▶ _TRY IT_
Print only the closing part of the entries. It starts at the line containing "Some VTA staff" and includes the final line, exactly as written.

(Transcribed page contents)
········

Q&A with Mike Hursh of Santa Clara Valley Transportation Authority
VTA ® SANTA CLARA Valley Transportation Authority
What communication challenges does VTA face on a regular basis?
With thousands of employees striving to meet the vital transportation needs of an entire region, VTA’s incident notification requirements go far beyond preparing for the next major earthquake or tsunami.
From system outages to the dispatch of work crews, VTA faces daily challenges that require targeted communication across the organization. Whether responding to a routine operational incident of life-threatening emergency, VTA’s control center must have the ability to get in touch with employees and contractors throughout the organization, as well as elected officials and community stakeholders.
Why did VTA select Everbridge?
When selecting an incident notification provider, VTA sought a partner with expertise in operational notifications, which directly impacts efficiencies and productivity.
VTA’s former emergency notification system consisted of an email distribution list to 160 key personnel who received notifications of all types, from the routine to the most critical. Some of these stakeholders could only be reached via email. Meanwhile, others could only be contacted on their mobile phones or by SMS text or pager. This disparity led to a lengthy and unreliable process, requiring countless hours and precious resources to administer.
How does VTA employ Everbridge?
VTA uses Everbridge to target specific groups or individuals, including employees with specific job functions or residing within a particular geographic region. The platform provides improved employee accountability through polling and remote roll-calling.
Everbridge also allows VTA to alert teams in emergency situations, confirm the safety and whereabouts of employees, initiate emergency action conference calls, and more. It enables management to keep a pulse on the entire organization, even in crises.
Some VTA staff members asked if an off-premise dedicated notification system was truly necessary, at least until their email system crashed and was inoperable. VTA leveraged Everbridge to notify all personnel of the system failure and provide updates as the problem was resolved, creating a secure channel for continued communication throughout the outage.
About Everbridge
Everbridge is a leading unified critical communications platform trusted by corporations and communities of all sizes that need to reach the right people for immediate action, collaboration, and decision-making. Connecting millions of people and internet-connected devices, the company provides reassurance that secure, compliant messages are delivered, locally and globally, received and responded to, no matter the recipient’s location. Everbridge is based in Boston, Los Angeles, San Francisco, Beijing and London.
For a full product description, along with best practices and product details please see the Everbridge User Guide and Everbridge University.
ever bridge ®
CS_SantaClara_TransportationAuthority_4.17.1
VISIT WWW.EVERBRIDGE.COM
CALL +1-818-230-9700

········

▶ _OUTPUT OF THE EXERCISE_
Some VTA staff members asked if an off-premise dedicated notification system was truly necessary, at least until their email system crashed and was inoperable. VTA leveraged Everbridge to notify all personnel of the system failure and provide updates as the problem was resolved, creating a secure channel for continued communication throughout the outage.
About Everbridge
Everbridge is a leading unified critical communications platform trusted by corporations and communities of all sizes that need to reach the right people for immediate action, collaboration, and decision-making. Connecting millions of people and internet-connected devices, the company provides reassurance that secure, compliant messages are delivered, locally and globally, received and responded to, no matter the recipient’s location. Everbridge is based in Boston, Los Angeles, San Francisco, Beijing and London.
For a full product description, along with best practices and product details please see the Everbridge User Guide and Everbridge University.
ever bridge ®
CS_SantaClara_TransportationAuthority_4.17.1
VISIT WWW.EVERBRIDGE.COM
CALL +1-818-230-9700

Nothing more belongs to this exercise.